Please let us know if that works.

root@bi-headnode01:~# ibstat
CA ‘mlx4_0’
CA type: MT4099
Number of ports: 1
Firmware version: 2.42.5000
Hardware version: 1
Node GUID: 0x506b4b030073a570
System image GUID: 0x506b4b030073a573
Port 1:
State: Active
Physical state: LinkUp
Rate: 56
Base lid: 4
LMC: 0
SM lid: 1
Capability mask: 0x02514868
Port GUID: 0x506b4b030073a571
Link layer: InfiniBand
root@bi-headnode01:~# ibping -S

[root@bi-ddn2 network-scripts]# ibping -L 4 -c 5 -f
ibwarn: [4967] _do_madrpc: recv failed: Connection timed out
ibwarn: [4967] mad_rpc_rmpp: _do_madrpc failed; dport (Lid 4)
ibwarn: [4967] _do_madrpc: recv failed: Connection timed out
ibwarn: [4967] mad_rpc_rmpp: _do_madrpc failed; dport (Lid 4)
ibwarn: [4967] _do_madrpc: recv failed: Connection timed out
ibwarn: [4967] mad_rpc_rmpp: _do_madrpc failed; dport (Lid 4)
^C
— (Lid 4) ibping statistics —
4 packets transmitted, 0 received, 75% packet loss, time 4030 ms
rtt min/avg/max = 0.000/0.000/0.000 ms

Thank you for providing the output.

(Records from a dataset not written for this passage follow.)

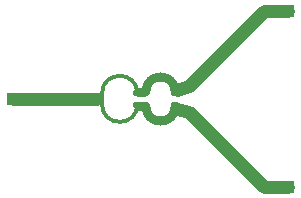
<source format=gbr>
%TF.GenerationSoftware,KiCad,Pcbnew,9.0.4*%
%TF.CreationDate,2025-10-05T12:43:14-07:00*%
%TF.ProjectId,Wilkinson PD,57696c6b-696e-4736-9f6e-2050442e6b69,rev?*%
%TF.SameCoordinates,Original*%
%TF.FileFunction,Copper,L1,Top*%
%TF.FilePolarity,Positive*%
%FSLAX46Y46*%
G04 Gerber Fmt 4.6, Leading zero omitted, Abs format (unit mm)*
G04 Created by KiCad (PCBNEW 9.0.4) date 2025-10-05 12:43:14*
%MOMM*%
%LPD*%
G01*
G04 APERTURE LIST*
G04 Aperture macros list*
%AMRoundRect*
0 Rectangle with rounded corners*
0 $1 Rounding radius*
0 $2 $3 $4 $5 $6 $7 $8 $9 X,Y pos of 4 corners*
0 Add a 4 corners polygon primitive as box body*
4,1,4,$2,$3,$4,$5,$6,$7,$8,$9,$2,$3,0*
0 Add four circle primitives for the rounded corners*
1,1,$1+$1,$2,$3*
1,1,$1+$1,$4,$5*
1,1,$1+$1,$6,$7*
1,1,$1+$1,$8,$9*
0 Add four rect primitives between the rounded corners*
20,1,$1+$1,$2,$3,$4,$5,0*
20,1,$1+$1,$4,$5,$6,$7,0*
20,1,$1+$1,$6,$7,$8,$9,0*
20,1,$1+$1,$8,$9,$2,$3,0*%
G04 Aperture macros list end*
%TA.AperFunction,EtchedComponent*%
%ADD10C,0.728980*%
%TD*%
%TA.AperFunction,EtchedComponent*%
%ADD11C,1.066800*%
%TD*%
%TA.AperFunction,EtchedComponent*%
%ADD12C,0.365760*%
%TD*%
%TA.AperFunction,EtchedComponent*%
%ADD13C,0.777240*%
%TD*%
%TA.AperFunction,SMDPad,CuDef*%
%ADD14R,1.064260X1.064260*%
%TD*%
%TA.AperFunction,SMDPad,CuDef*%
%ADD15R,1.066800X1.066800*%
%TD*%
%TA.AperFunction,SMDPad,CuDef*%
%ADD16C,1.066800*%
%TD*%
%TA.AperFunction,SMDPad,CuDef*%
%ADD17RoundRect,0.135001X-0.185039X-0.135001X0.185039X-0.135001X0.185039X0.135001X-0.185039X0.135001X0*%
%TD*%
%TA.AperFunction,Conductor*%
%ADD18C,1.066800*%
%TD*%
G04 APERTURE END LIST*
D10*
%TO.C,WPD1*%
X159994041Y-78511800D02*
X160576971Y-78511800D01*
X159995951Y-77289660D02*
X160533161Y-77299820D01*
D11*
X163281441Y-77101700D02*
X164310141Y-76781660D01*
X163281441Y-78701900D02*
X164310141Y-79021940D01*
D12*
X156940250Y-77444600D02*
G75*
G02*
X159954040Y-77444600I1506895J0D01*
G01*
X159950936Y-78324905D02*
G75*
G02*
X156937146Y-78324905I-1506895J0D01*
G01*
D13*
X160662701Y-77273150D02*
G75*
G02*
X163142391Y-77273150I1239845J0D01*
G01*
X163142312Y-78530437D02*
G75*
G02*
X160662622Y-78530437I-1239845J0D01*
G01*
%TD*%
D14*
%TO.P,U2,1,port2*%
%TO.N,Net-(U2-port2)*%
X172666741Y-70457060D03*
%TD*%
%TO.P,U3,1,port1*%
%TO.N,Net-(U3-port1)*%
X149453600Y-77901800D03*
%TD*%
D15*
%TO.P,WPD1,1,In*%
%TO.N,Net-(U3-port1)*%
X156591000Y-77901800D03*
D16*
%TO.P,WPD1,2,PD1*%
%TO.N,Net-(U2-port2)*%
X164344041Y-76771800D03*
%TO.P,WPD1,3,PD2*%
%TO.N,Net-(U1-port3)*%
X164354041Y-79031800D03*
D17*
%TO.P,WPD1,4,R1*%
%TO.N,unconnected-(WPD1-R1-Pad4)*%
X159954041Y-77391768D03*
%TO.P,WPD1,5,R1*%
%TO.N,unconnected-(WPD1-R1-Pad5)*%
X159954041Y-78411832D03*
%TO.P,WPD1,6,R2*%
%TO.N,unconnected-(WPD1-R2-Pad6)*%
X163142391Y-77391768D03*
%TO.P,WPD1,7,R2*%
%TO.N,unconnected-(WPD1-R2-Pad7)*%
X163142391Y-78411832D03*
%TD*%
D14*
%TO.P,U1,1,port3*%
%TO.N,Net-(U1-port3)*%
X172666741Y-85346540D03*
%TD*%
D18*
%TO.N,Net-(U1-port3)*%
X164310141Y-79021940D02*
X170634741Y-85346540D01*
X170634741Y-85346540D02*
X172666741Y-85346540D01*
%TO.N,Net-(U2-port2)*%
X164310141Y-76781660D02*
X170634741Y-70457060D01*
X170634741Y-70457060D02*
X172666741Y-70457060D01*
%TO.N,Net-(U3-port1)*%
X156565666Y-77901800D02*
X149453600Y-77901800D01*
%TD*%
M02*

</source>
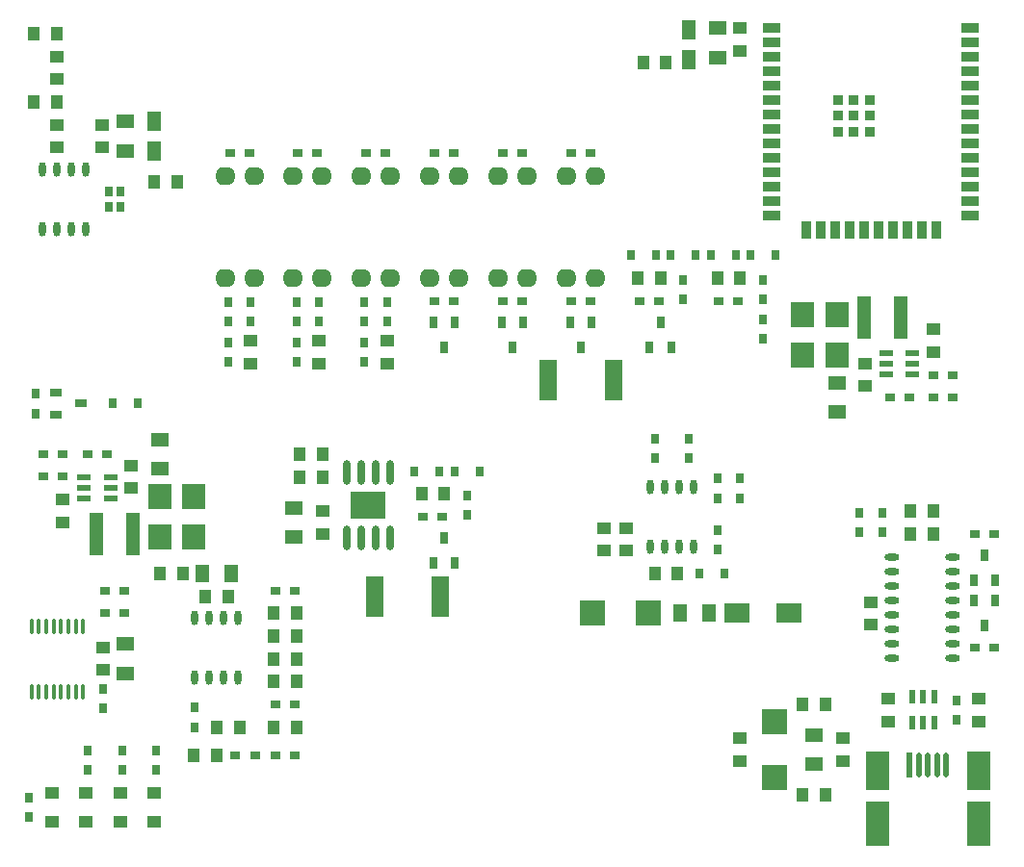
<source format=gtp>
G04*
G04 #@! TF.GenerationSoftware,Altium Limited,Altium Designer,22.10.1 (41)*
G04*
G04 Layer_Color=8421504*
%FSLAX25Y25*%
%MOIN*%
G70*
G04*
G04 #@! TF.SameCoordinates,26C55208-6D98-4306-9539-90E50C8D8735*
G04*
G04*
G04 #@! TF.FilePolarity,Positive*
G04*
G01*
G75*
%ADD14R,0.03543X0.03543*%
%ADD15R,0.03150X0.03543*%
%ADD16R,0.12205X0.09449*%
%ADD17O,0.02362X0.08661*%
%ADD18R,0.07874X0.15748*%
%ADD19R,0.07874X0.13780*%
%ADD20R,0.01968X0.08661*%
%ADD21O,0.01968X0.08661*%
%ADD22R,0.02559X0.03347*%
%ADD23R,0.03937X0.04724*%
%ADD24R,0.04724X0.03937*%
%ADD25R,0.06496X0.04724*%
%ADD26R,0.03543X0.03150*%
%ADD27R,0.03150X0.03937*%
%ADD28O,0.05118X0.02362*%
%ADD29R,0.02362X0.04724*%
%ADD30R,0.08898X0.08504*%
%ADD31O,0.02362X0.05118*%
%ADD32R,0.08504X0.08898*%
%ADD33R,0.04724X0.06496*%
%ADD34R,0.08661X0.06693*%
%ADD35R,0.04724X0.02362*%
%ADD36R,0.07874X0.08661*%
%ADD37R,0.05118X0.14567*%
%ADD38R,0.03937X0.03150*%
%ADD39R,0.04921X0.04331*%
%ADD40R,0.06496X0.14488*%
%ADD41O,0.01575X0.05315*%
%ADD42R,0.05906X0.03543*%
%ADD43R,0.03543X0.05906*%
%ADD44R,0.04921X0.07087*%
%ADD45O,0.07087X0.06299*%
%ADD46R,0.02953X0.03347*%
D14*
X287795Y249528D02*
D03*
X298819D02*
D03*
X293307D02*
D03*
X287795Y260551D02*
D03*
X298819D02*
D03*
X293307D02*
D03*
Y255039D02*
D03*
X298819D02*
D03*
X287795D02*
D03*
D15*
X10236Y151969D02*
D03*
Y158661D02*
D03*
X51968Y28543D02*
D03*
Y35236D02*
D03*
X159449Y123425D02*
D03*
Y116732D02*
D03*
X261811Y191535D02*
D03*
Y198228D02*
D03*
X234252D02*
D03*
Y191535D02*
D03*
X328740Y45866D02*
D03*
Y52559D02*
D03*
X253937Y122638D02*
D03*
Y129331D02*
D03*
X246063D02*
D03*
Y122638D02*
D03*
X236221Y136417D02*
D03*
Y143110D02*
D03*
X224410Y136417D02*
D03*
Y143110D02*
D03*
X246063Y111614D02*
D03*
Y104921D02*
D03*
X65335Y50000D02*
D03*
Y43307D02*
D03*
X7874Y18898D02*
D03*
Y12205D02*
D03*
X28346Y28543D02*
D03*
Y35236D02*
D03*
X40157Y28543D02*
D03*
Y35236D02*
D03*
X33465Y49803D02*
D03*
Y56496D02*
D03*
X131890Y190354D02*
D03*
Y183661D02*
D03*
X124016Y190354D02*
D03*
Y183661D02*
D03*
X108268Y190354D02*
D03*
Y183661D02*
D03*
X100394Y190354D02*
D03*
Y183661D02*
D03*
X124016Y176575D02*
D03*
Y169882D02*
D03*
X100394Y176575D02*
D03*
Y169882D02*
D03*
X303150Y117520D02*
D03*
Y110827D02*
D03*
X295276Y117520D02*
D03*
Y110827D02*
D03*
X261811Y184449D02*
D03*
Y177756D02*
D03*
X76772Y169882D02*
D03*
Y176575D02*
D03*
X84646Y183661D02*
D03*
Y190354D02*
D03*
X76772Y183661D02*
D03*
Y190354D02*
D03*
D16*
X125197Y120079D02*
D03*
D17*
X132697Y131378D02*
D03*
X127697D02*
D03*
X122697D02*
D03*
X117697D02*
D03*
X132697Y108780D02*
D03*
X127697D02*
D03*
X122697D02*
D03*
X117697D02*
D03*
D18*
X336417Y9843D02*
D03*
X301378D02*
D03*
D19*
X336417Y28150D02*
D03*
X301378D02*
D03*
D20*
X312598Y30118D02*
D03*
D21*
X315748D02*
D03*
X318898D02*
D03*
X322047D02*
D03*
X325197D02*
D03*
D22*
X248425Y96457D02*
D03*
X239764D02*
D03*
X257480Y206693D02*
D03*
X266142D02*
D03*
X238583D02*
D03*
X229921D02*
D03*
X243701D02*
D03*
X252362D02*
D03*
X224803Y206693D02*
D03*
X216142D02*
D03*
X155118Y131890D02*
D03*
X163779D02*
D03*
X150000Y131890D02*
D03*
X141339D02*
D03*
X37008Y155315D02*
D03*
X45669D02*
D03*
D23*
X101575Y137795D02*
D03*
X109449D02*
D03*
Y129921D02*
D03*
X101575D02*
D03*
X151575Y124016D02*
D03*
X143701D02*
D03*
X226378Y198819D02*
D03*
X218504D02*
D03*
X246063D02*
D03*
X253937D02*
D03*
X320866Y110236D02*
D03*
X312992D02*
D03*
X275590Y19685D02*
D03*
X283465D02*
D03*
X224410Y96457D02*
D03*
X232283D02*
D03*
X68898Y88583D02*
D03*
X76772D02*
D03*
X283465Y51181D02*
D03*
X275590D02*
D03*
X92520Y59055D02*
D03*
X100394D02*
D03*
X92520Y66929D02*
D03*
X100394D02*
D03*
X92520Y74803D02*
D03*
X100394D02*
D03*
Y82677D02*
D03*
X92520D02*
D03*
X100394Y43307D02*
D03*
X92520D02*
D03*
X61024Y96457D02*
D03*
X53150D02*
D03*
X72835Y43307D02*
D03*
X80709D02*
D03*
X72835Y33465D02*
D03*
X64961D02*
D03*
X320866Y118110D02*
D03*
X312992D02*
D03*
X220472Y273622D02*
D03*
X228346D02*
D03*
X59055Y232283D02*
D03*
X51181D02*
D03*
X17457Y259842D02*
D03*
X9583D02*
D03*
X17457Y283465D02*
D03*
X9583D02*
D03*
D24*
X109449Y110236D02*
D03*
Y118110D02*
D03*
X299213Y86614D02*
D03*
Y78740D02*
D03*
X336614Y53150D02*
D03*
Y45276D02*
D03*
X305118D02*
D03*
Y53150D02*
D03*
X289370Y31496D02*
D03*
Y39370D02*
D03*
X214567Y104331D02*
D03*
Y112205D02*
D03*
X206693D02*
D03*
Y104331D02*
D03*
X43307Y125984D02*
D03*
Y133858D02*
D03*
X19685Y114173D02*
D03*
Y122047D02*
D03*
X33465Y70866D02*
D03*
Y62992D02*
D03*
X131890Y177165D02*
D03*
Y169291D02*
D03*
X108268Y177165D02*
D03*
Y169291D02*
D03*
X297244Y169291D02*
D03*
Y161417D02*
D03*
X320866Y173228D02*
D03*
Y181102D02*
D03*
X253937Y277559D02*
D03*
Y285433D02*
D03*
X17457Y251969D02*
D03*
Y244094D02*
D03*
X33205D02*
D03*
Y251969D02*
D03*
X17457Y275590D02*
D03*
Y267717D02*
D03*
X253937Y39370D02*
D03*
Y31496D02*
D03*
X84646Y169291D02*
D03*
Y177165D02*
D03*
D25*
X99606Y119291D02*
D03*
Y109055D02*
D03*
X279528Y30315D02*
D03*
Y40551D02*
D03*
X53150Y132677D02*
D03*
Y142913D02*
D03*
X41339Y72047D02*
D03*
Y61811D02*
D03*
X287402Y162598D02*
D03*
Y152362D02*
D03*
X246063Y285433D02*
D03*
Y275197D02*
D03*
X41079Y242913D02*
D03*
Y253150D02*
D03*
D26*
X144291Y116142D02*
D03*
X150984D02*
D03*
X225787Y190945D02*
D03*
X219094D02*
D03*
X246654Y190945D02*
D03*
X253346D02*
D03*
X341929Y70866D02*
D03*
X335236D02*
D03*
X34843Y137795D02*
D03*
X28150D02*
D03*
X12992D02*
D03*
X19685D02*
D03*
X12992Y130118D02*
D03*
X19685D02*
D03*
X34055Y82677D02*
D03*
X40748D02*
D03*
X34055Y90551D02*
D03*
X40748D02*
D03*
X99803D02*
D03*
X93110D02*
D03*
X93110Y51181D02*
D03*
X99803D02*
D03*
X99803Y33465D02*
D03*
X93110D02*
D03*
X86024D02*
D03*
X79331D02*
D03*
X202165Y190945D02*
D03*
X195472D02*
D03*
X178543D02*
D03*
X171850D02*
D03*
X154921Y190945D02*
D03*
X148228D02*
D03*
X341929Y110236D02*
D03*
X335236D02*
D03*
X327559Y165157D02*
D03*
X320866D02*
D03*
X320866Y157480D02*
D03*
X327559D02*
D03*
X312402D02*
D03*
X305709D02*
D03*
X202165Y242126D02*
D03*
X195472D02*
D03*
X178543D02*
D03*
X171850D02*
D03*
X154921Y242126D02*
D03*
X148228D02*
D03*
X124606Y242126D02*
D03*
X131299D02*
D03*
X100984D02*
D03*
X107677D02*
D03*
X77362D02*
D03*
X84055D02*
D03*
D27*
X222638Y174803D02*
D03*
X230118D02*
D03*
X226378Y183465D02*
D03*
X198819Y174803D02*
D03*
X195079Y183465D02*
D03*
X202559D02*
D03*
X175197Y174803D02*
D03*
X171457Y183465D02*
D03*
X178937D02*
D03*
X151575Y174803D02*
D03*
X147835Y183465D02*
D03*
X155315D02*
D03*
X338583Y78347D02*
D03*
X334842Y87008D02*
D03*
X342323D02*
D03*
X334842Y94095D02*
D03*
X342323D02*
D03*
X338583Y102756D02*
D03*
X147835Y100000D02*
D03*
X155315D02*
D03*
X151575Y108661D02*
D03*
D28*
X306496Y102146D02*
D03*
Y97146D02*
D03*
Y92146D02*
D03*
Y87146D02*
D03*
X327362Y102146D02*
D03*
Y97146D02*
D03*
Y92146D02*
D03*
Y87146D02*
D03*
X306496Y82146D02*
D03*
Y77146D02*
D03*
Y72146D02*
D03*
Y67146D02*
D03*
X327362Y82146D02*
D03*
Y77146D02*
D03*
Y72146D02*
D03*
Y67146D02*
D03*
D29*
X313583Y44685D02*
D03*
X317323D02*
D03*
X321063D02*
D03*
X317323Y53740D02*
D03*
X321063D02*
D03*
X313583D02*
D03*
D30*
X265748Y25787D02*
D03*
Y45079D02*
D03*
D31*
X237815Y126575D02*
D03*
X232815D02*
D03*
X227815D02*
D03*
X222815D02*
D03*
X237815Y105709D02*
D03*
X232815D02*
D03*
X227815D02*
D03*
X222815D02*
D03*
X80335Y81299D02*
D03*
X75335D02*
D03*
X70335D02*
D03*
X65335D02*
D03*
X80335Y60433D02*
D03*
X75335D02*
D03*
X70335D02*
D03*
X65335D02*
D03*
X12382Y215748D02*
D03*
X17382D02*
D03*
X22382D02*
D03*
X27382D02*
D03*
X12382Y236614D02*
D03*
X17382D02*
D03*
X22382D02*
D03*
X27382D02*
D03*
D32*
X222244Y82677D02*
D03*
X202953D02*
D03*
D33*
X243307D02*
D03*
X233071D02*
D03*
X67716Y96457D02*
D03*
X77953D02*
D03*
D34*
X252756Y82677D02*
D03*
X270866D02*
D03*
D35*
X36024Y122441D02*
D03*
Y126181D02*
D03*
Y129921D02*
D03*
X26969D02*
D03*
Y126181D02*
D03*
Y122441D02*
D03*
X304528Y172835D02*
D03*
Y169095D02*
D03*
Y165354D02*
D03*
X313583D02*
D03*
Y169095D02*
D03*
Y172835D02*
D03*
D36*
X53150Y109055D02*
D03*
Y123228D02*
D03*
X64961Y109055D02*
D03*
Y123228D02*
D03*
X275590Y172047D02*
D03*
Y186221D02*
D03*
X287402Y172047D02*
D03*
Y186221D02*
D03*
D37*
X43701Y110236D02*
D03*
X31102D02*
D03*
X309449Y185039D02*
D03*
X296850D02*
D03*
D38*
X17323Y159055D02*
D03*
Y151575D02*
D03*
X25984Y155315D02*
D03*
D39*
X51181Y20472D02*
D03*
Y10630D02*
D03*
X39370D02*
D03*
Y20472D02*
D03*
X27559D02*
D03*
Y10630D02*
D03*
X15748D02*
D03*
Y20472D02*
D03*
D40*
X210078Y163385D02*
D03*
X187598D02*
D03*
X127559Y88583D02*
D03*
X150039D02*
D03*
D41*
X8760Y55610D02*
D03*
X11319D02*
D03*
X13878D02*
D03*
X16437D02*
D03*
X18996D02*
D03*
X21555D02*
D03*
X24114D02*
D03*
X26673D02*
D03*
X8760Y78248D02*
D03*
X11319D02*
D03*
X13878D02*
D03*
X16437D02*
D03*
X18996D02*
D03*
X21555D02*
D03*
X24114D02*
D03*
X26673D02*
D03*
D42*
X264764Y250433D02*
D03*
Y255433D02*
D03*
Y260433D02*
D03*
Y265433D02*
D03*
Y285433D02*
D03*
Y280433D02*
D03*
Y275433D02*
D03*
Y270433D02*
D03*
Y220433D02*
D03*
Y225433D02*
D03*
Y230433D02*
D03*
Y235433D02*
D03*
Y240433D02*
D03*
Y245433D02*
D03*
X333661Y220433D02*
D03*
Y225433D02*
D03*
Y230433D02*
D03*
Y235433D02*
D03*
Y240433D02*
D03*
Y245433D02*
D03*
Y250433D02*
D03*
Y255433D02*
D03*
Y260433D02*
D03*
Y265433D02*
D03*
Y270433D02*
D03*
Y275433D02*
D03*
Y280433D02*
D03*
Y285433D02*
D03*
D43*
X276713Y215512D02*
D03*
X281713D02*
D03*
X286713D02*
D03*
X291713D02*
D03*
X316713D02*
D03*
X296713D02*
D03*
X321713D02*
D03*
X306713D02*
D03*
X301713D02*
D03*
X311713D02*
D03*
D44*
X236221Y284646D02*
D03*
Y274409D02*
D03*
X51181Y253150D02*
D03*
Y242913D02*
D03*
D45*
X193819Y198819D02*
D03*
X203819D02*
D03*
X193819Y234252D02*
D03*
X203819D02*
D03*
X170197Y198819D02*
D03*
X180197D02*
D03*
X170197Y234252D02*
D03*
X180197D02*
D03*
X146575Y198819D02*
D03*
X156575D02*
D03*
X146575Y234252D02*
D03*
X156575D02*
D03*
X132953Y234252D02*
D03*
X122953D02*
D03*
X132953Y198819D02*
D03*
X122953D02*
D03*
X109331Y234252D02*
D03*
X99331D02*
D03*
X109331Y198819D02*
D03*
X99331D02*
D03*
X85709Y234252D02*
D03*
X75709D02*
D03*
X85709Y198819D02*
D03*
X75709D02*
D03*
D46*
X35531Y223524D02*
D03*
Y228839D02*
D03*
X39665Y223524D02*
D03*
Y228839D02*
D03*
M02*

</source>
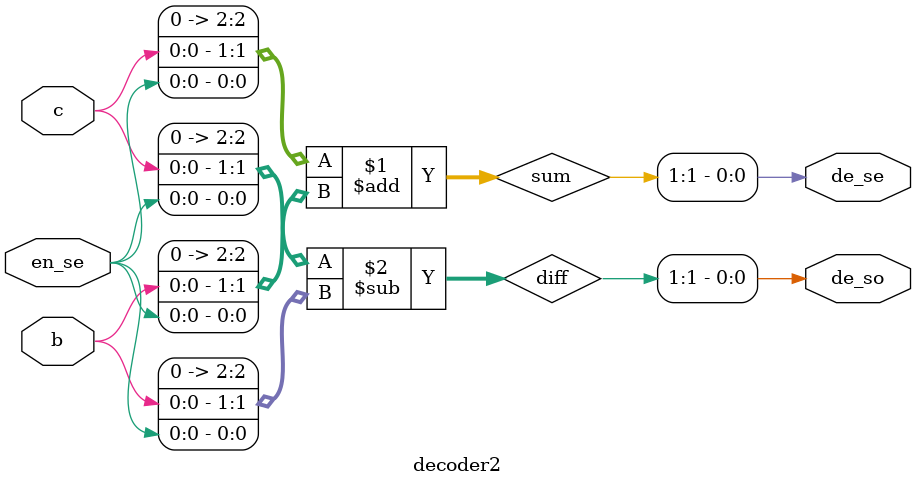
<source format=v>
module dff (clk, reset, Q, D);
input wire clk, reset, D;
output reg Q;

  always @(posedge clk) begin
    if (reset == 1'b1) begin
      Q <= 1'b0;
    end
    else begin
      Q <= D;
    end
  end

endmodule

module encoder
(input se, so,
output c, b, en_se, en_so);

	assign {c, en_se} = se + so;
	assign {b, en_so} = se - so;

endmodule

module decoder
(input c, b, en_se, en_so,
output de_se, de_so);

wire [2:0] sum, diff;
    assign sum[2:0] = {c, en_se} + {b, en_so};
    assign diff[2:0] = {c, en_se} - {b, en_so};
	assign de_se = sum[1];
	assign de_so = diff[1];

endmodule

module encoder2
(input se, so,
output c, b, en_se);

wire en_so;
	assign {c, en_se} = se + so;
	assign {b, en_so} = se - so;

endmodule

module decoder2
(input c, b, en_se,
output de_se, de_so);

wire [2:0] sum, diff;
    assign sum[2:0] = {c, en_se} + {b, en_se};
    assign diff[2:0] = {c, en_se} - {b, en_se};
	assign de_se = sum[1];
	assign de_so = diff[1];

endmodule


</source>
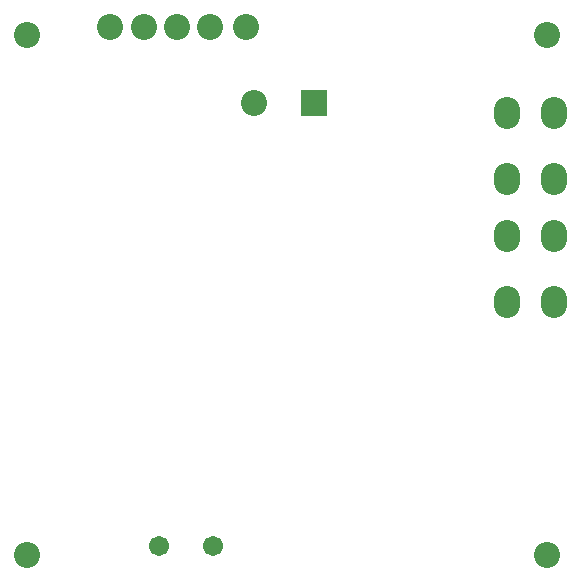
<source format=gbr>
%TF.GenerationSoftware,Altium Limited,Altium Designer,21.2.1 (34)*%
G04 Layer_Color=4408131*
%FSLAX25Y25*%
%MOIN*%
%TF.SameCoordinates,9F7D5B0E-9DD4-4BF0-BF89-A6B7BC673C6C*%
%TF.FilePolarity,Negative*%
%TF.FileFunction,Soldermask,Top*%
%TF.Part,Single*%
G01*
G75*
%TA.AperFunction,ComponentPad*%
%ADD61O,0.08674X0.10642*%
%ADD62R,0.08674X0.08674*%
%ADD63C,0.08674*%
%ADD64C,0.06706*%
%TA.AperFunction,ViaPad*%
%ADD65C,0.08674*%
D61*
X187500Y118213D02*
D03*
X171752D02*
D03*
Y96165D02*
D03*
X187500D02*
D03*
Y159213D02*
D03*
X171752D02*
D03*
Y137165D02*
D03*
X187500D02*
D03*
D62*
X107500Y162500D02*
D03*
D63*
X87500D02*
D03*
D64*
X73716Y15000D02*
D03*
X56000D02*
D03*
D65*
X11811Y185039D02*
D03*
X185039D02*
D03*
Y11811D02*
D03*
X11811D02*
D03*
X73000Y188000D02*
D03*
X85000D02*
D03*
X51000D02*
D03*
X62000D02*
D03*
X39500D02*
D03*
%TF.MD5,0809a084eec6bab55dd488699db272a5*%
M02*

</source>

Could you please verify if opensm is running → systemctl status opensm
If it is not running, please run → systemctl start opensm

Also, use this command to restart openibd → /etc/init.d/openibd restart

Can you confirm if this issue is occuring across all nodes in your fabric?
If using virtualization, GRH (global routing header) must be present in the packet. For ibping, --dgid parameter needs to be used (see man ibping).
To get GIDs, on the server run ‘show_gids’ and use the output on the client side.